**ASSIGNED TASK 1:**
Present everything in the rows from the first line down to the line containing "Правила севаст", both ends included, as a numbered list with blank lines omitted.

**PROVIDED TEXT:**

--

Choice Backend Requirements
1 CUDA (NVIDIA) Systemwide CUDA installation (NVIDIA drivers + CUDA toolkit)
2 ROCm (AMD) Systemwide ROCm installation (AMD drivers + ROCm toolkit)
3 Vulkan Vulkan drivers + libvulkan-dev, glslc, spirv-headers
4 CPU only None

Vulkan dependencies (Ubuntu/Debian):

sudo apt-get install libvulkan-dev glslc spirv-headers

Verify Vulkan is correctly installed:

vulkaninfo

Should run without errors.

Scripts

1. scripts/generate-data.sh

Generates synthetic training data using a GGUF model via llama.cpp. Run this if you need to create or extend a training dataset.

--

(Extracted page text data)
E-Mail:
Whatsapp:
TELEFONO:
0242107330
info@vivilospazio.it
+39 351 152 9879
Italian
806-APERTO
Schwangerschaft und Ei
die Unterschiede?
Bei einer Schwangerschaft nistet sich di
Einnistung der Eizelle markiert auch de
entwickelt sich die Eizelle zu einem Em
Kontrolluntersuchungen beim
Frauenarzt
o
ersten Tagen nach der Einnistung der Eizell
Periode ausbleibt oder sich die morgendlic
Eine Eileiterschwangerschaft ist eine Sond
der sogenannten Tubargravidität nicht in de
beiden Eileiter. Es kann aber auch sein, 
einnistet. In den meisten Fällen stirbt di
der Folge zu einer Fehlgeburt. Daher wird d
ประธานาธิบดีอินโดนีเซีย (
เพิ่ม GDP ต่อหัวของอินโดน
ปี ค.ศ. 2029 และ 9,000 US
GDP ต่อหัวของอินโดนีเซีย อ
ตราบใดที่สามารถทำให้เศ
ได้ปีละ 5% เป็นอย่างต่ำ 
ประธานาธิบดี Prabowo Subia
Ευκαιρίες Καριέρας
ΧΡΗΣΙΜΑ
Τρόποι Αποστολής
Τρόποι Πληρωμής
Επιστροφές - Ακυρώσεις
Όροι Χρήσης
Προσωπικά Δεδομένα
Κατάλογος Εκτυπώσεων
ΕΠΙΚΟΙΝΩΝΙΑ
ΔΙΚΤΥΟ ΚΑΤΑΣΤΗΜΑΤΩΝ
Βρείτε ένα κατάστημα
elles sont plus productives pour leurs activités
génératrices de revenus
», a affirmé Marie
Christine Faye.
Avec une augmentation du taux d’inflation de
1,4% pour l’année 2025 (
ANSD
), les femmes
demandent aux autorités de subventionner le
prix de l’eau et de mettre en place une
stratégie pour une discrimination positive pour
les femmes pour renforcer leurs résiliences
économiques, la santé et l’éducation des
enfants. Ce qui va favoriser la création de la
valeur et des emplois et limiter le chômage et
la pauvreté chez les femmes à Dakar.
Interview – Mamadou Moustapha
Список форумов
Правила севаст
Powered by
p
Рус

--

**ASSIGNED TASK 2:**
Answer these questions from the backend requirements text.
(a) What command verifies that Vulkan is correctly installed?
(b) What requirements are listed for the CPU only choice?
(c) What does scripts/generate-data.sh use to generate synthetic training data?

**TASK ANSWER 1:**
1. E-Mail:
2. Whatsapp:
3. TELEFONO:
4. 0242107330
5. info@vivilospazio.it
6. +39 351 152 9879
7. Italian
8. 806-APERTO
9. Schwangerschaft und Ei
10. die Unterschiede?
11. Bei einer Schwangerschaft nistet sich di
12. Einnistung der Eizelle markiert auch de
13. entwickelt sich die Eizelle zu einem Em
14. Kontrolluntersuchungen beim
15. Frauenarzt
16. o
17. ersten Tagen nach der Einnistung der Eizell
18. Periode ausbleibt oder sich die morgendlic
19. Eine Eileiterschwangerschaft ist eine Sond
20. der sogenannten Tubargravidität nicht in de
21. beiden Eileiter. Es kann aber auch sein, 
22. einnistet. In den meisten Fällen stirbt di
23. der Folge zu einer Fehlgeburt. Daher wird d
24. ประธานาธิบดีอินโดนีเซีย (
25. เพิ่ม GDP ต่อหัวของอินโดน
26. ปี ค.ศ. 2029 และ 9,000 US
27. GDP ต่อหัวของอินโดนีเซีย อ
28. ตราบใดที่สามารถทำให้เศ
29. ได้ปีละ 5% เป็นอย่างต่ำ 
30. ประธานาธิบดี Prabowo Subia
31. Ευκαιρίες Καριέρας
32. ΧΡΗΣΙΜΑ
33. Τρόποι Αποστολής
34. Τρόποι Πληρωμής
35. Επιστροφές - Ακυρώσεις
36. Όροι Χρήσης
37. Προσωπικά Δεδομένα
38. Κατάλογος Εκτυπώσεων
39. ΕΠΙΚΟΙΝΩΝΙΑ
40. ΔΙΚΤΥΟ ΚΑΤΑΣΤΗΜΑΤΩΝ
41. Βρείτε ένα κατάστημα
42. elles sont plus productives pour leurs activités
43. génératrices de revenus
44. », a affirmé Marie
45. Christine Faye.
46. Avec une augmentation du taux d’inflation de
47. 1,4% pour l’année 2025 (
48. ANSD
49. ), les femmes
50. demandent aux autorités de subventionner le
51. prix de l’eau et de mettre en place une
52. stratégie pour une discrimination positive pour
53. les femmes pour renforcer leurs résiliences
54. économiques, la santé et l’éducation des
55. enfants. Ce qui va favoriser la création de la
56. valeur et des emplois et limiter le chômage et
57. la pauvreté chez les femmes à Dakar.
58. Interview – Mamadou Moustapha
59. Список форумов
60. Правила севаст

**TASK ANSWER 2:**
(a) vulkaninfo
(b) None
(c) A GGUF model via llama.cpp